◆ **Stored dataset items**
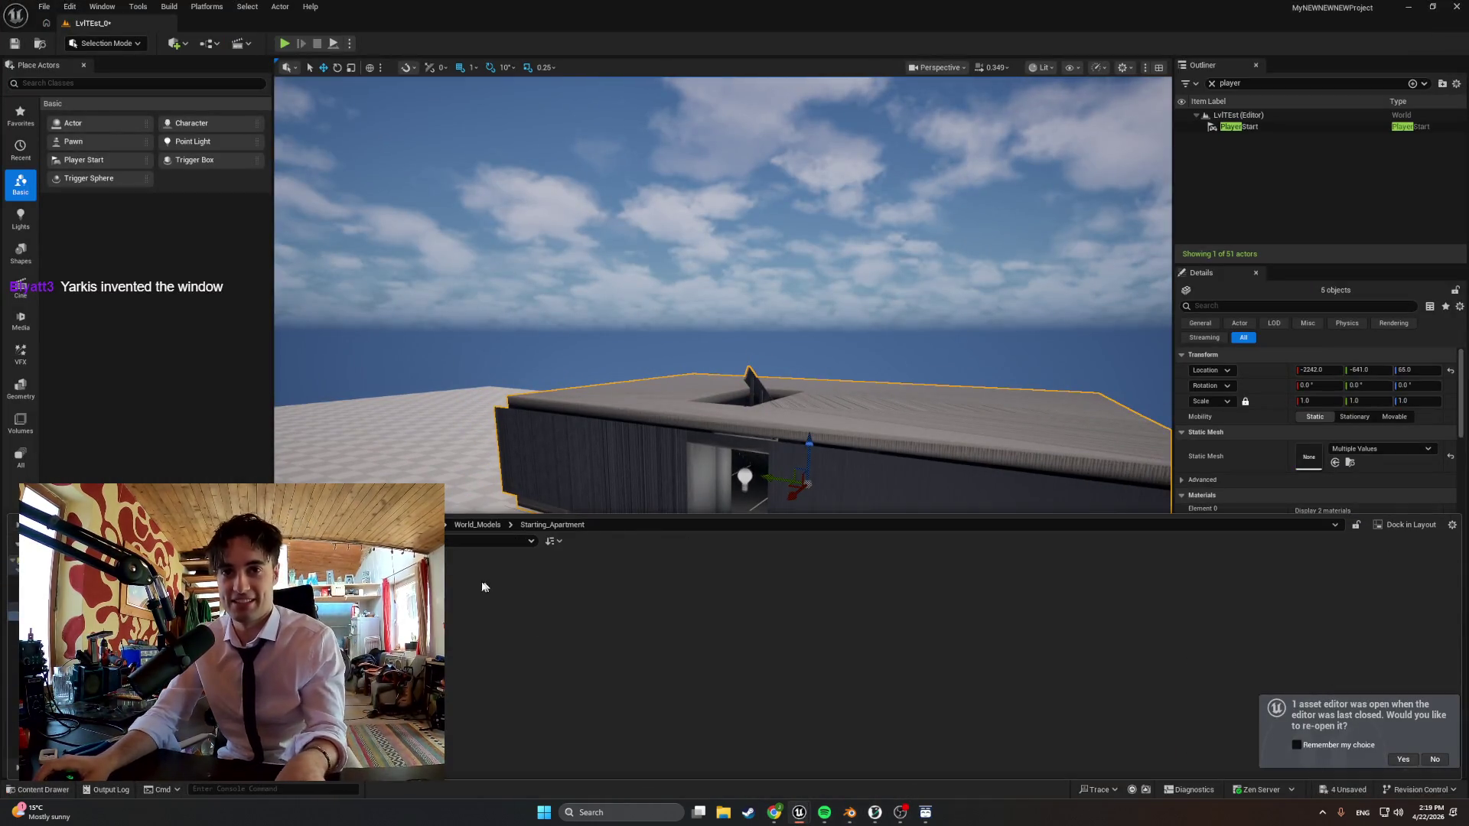
pyautogui.press('Delete')
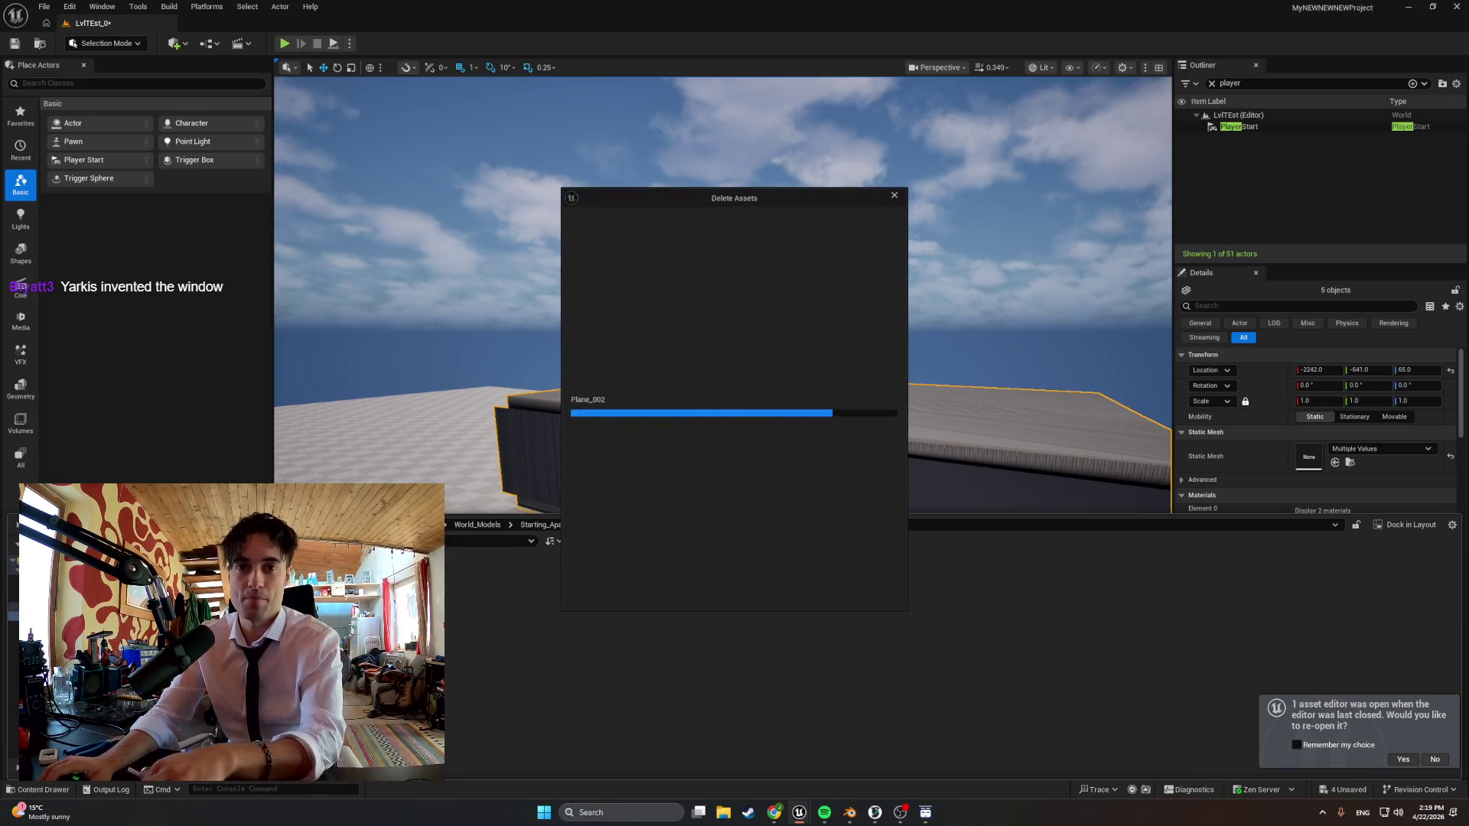
pyautogui.click(643, 592)
pyautogui.press('ctrl+space')
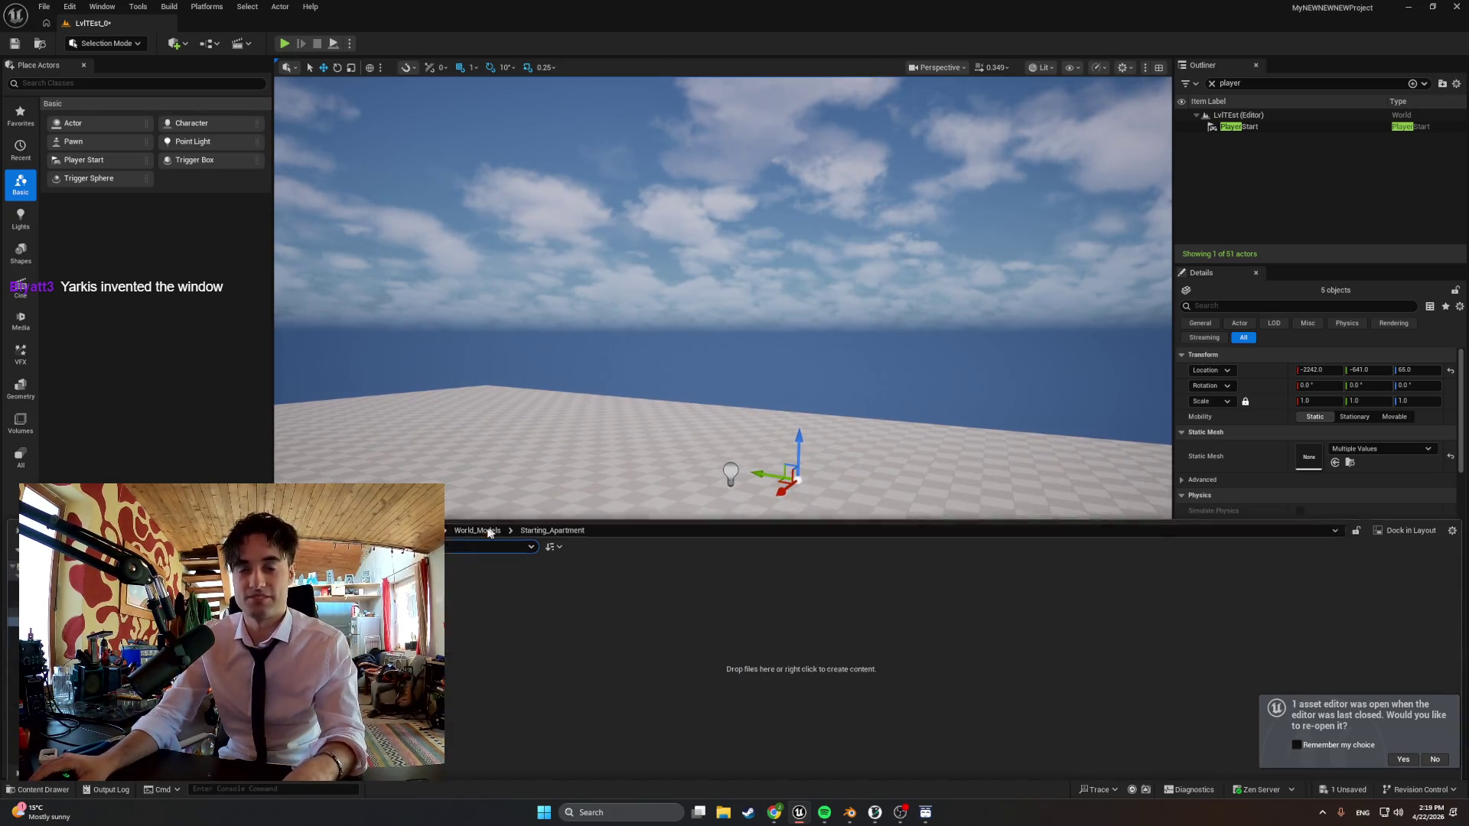
pyautogui.press('ctrl+shift+i')
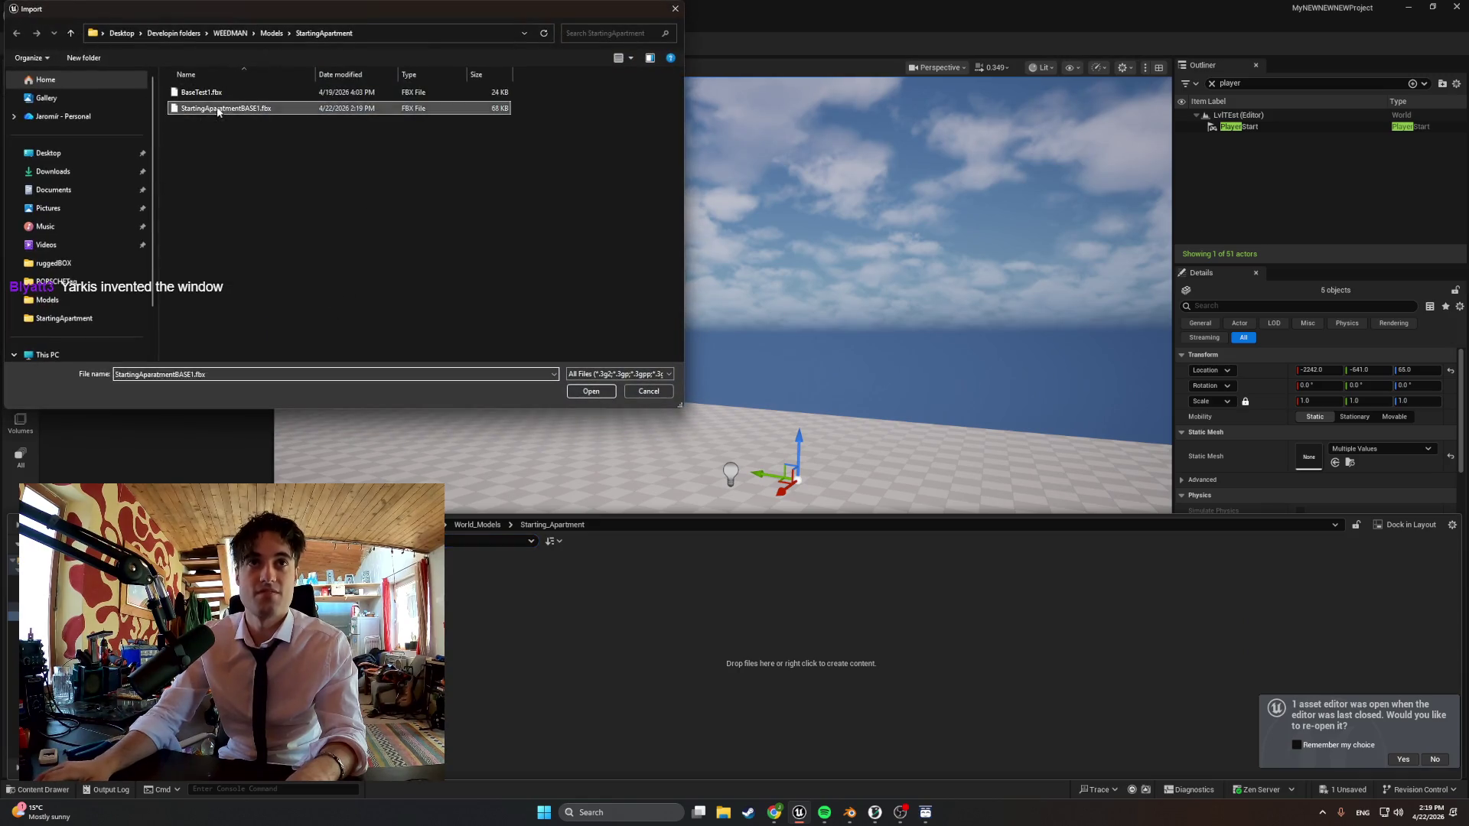
pyautogui.doubleClick(380, 109)
pyautogui.click(891, 751)
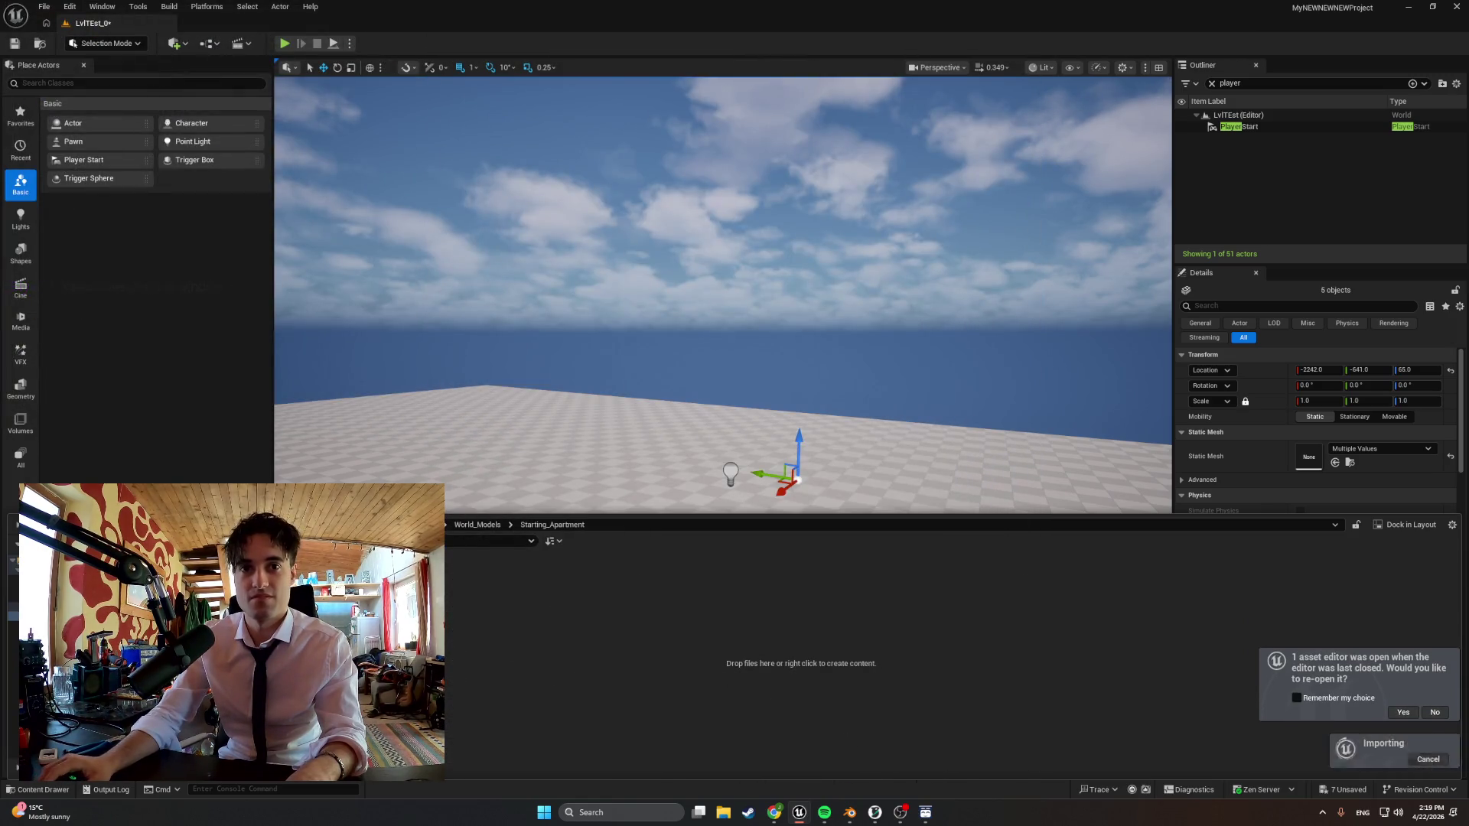
pyautogui.moveTo(714, 471); pyautogui.dragTo(717, 436)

◆ **DIRECTIONS**
From the entries above, say how many lines contain "press". Only the number is wanted.

◆ **FINISHED TASK**
3